PROBLEM DETAILS.
The records below are to be returned word for word, with pictures left out.

== == ==

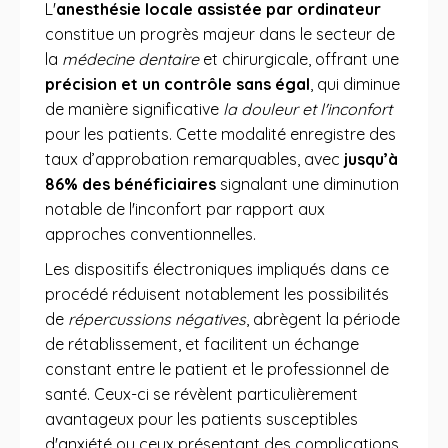
L'
anesthésie locale assistée par ordinateur
constitue un progrès majeur dans le secteur de
la
médecine dentaire
et chirurgicale, offrant une
précision et un contrôle sans égal
, qui diminue
de manière significative
la douleur et l'inconfort
pour les patients. Cette modalité enregistre des
taux d’approbation remarquables, avec
jusqu’à
86% des bénéficiaires
signalant une diminution
notable de l'inconfort par rapport aux
approches conventionnelles.
Les dispositifs électroniques impliqués dans ce
procédé réduisent notablement les possibilités
de
répercussions négatives
, abrègent la période
de rétablissement, et facilitent un échange
constant entre le patient et le professionnel de
santé. Ceux-ci se révèlent particulièrement
avantageux pour les patients susceptibles
d'anxiété ou ceux présentant des complications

== == ==

PROBLEM SOLUTION.
L'
anesthésie locale assistée par ordinateur
constitue un progrès majeur dans le secteur de
la
médecine dentaire
et chirurgicale, offrant une
précision et un contrôle sans égal
, qui diminue
de manière significative
la douleur et l'inconfort
pour les patients. Cette modalité enregistre des
taux d’approbation remarquables, avec
jusqu’à
86% des bénéficiaires
signalant une diminution
notable de l'inconfort par rapport aux
approches conventionnelles.
Les dispositifs électroniques impliqués dans ce
procédé réduisent notablement les possibilités
de
répercussions négatives
, abrègent la période
de rétablissement, et facilitent un échange
constant entre le patient et le professionnel de
santé. Ceux-ci se révèlent particulièrement
avantageux pour les patients susceptibles
d'anxiété ou ceux présentant des complications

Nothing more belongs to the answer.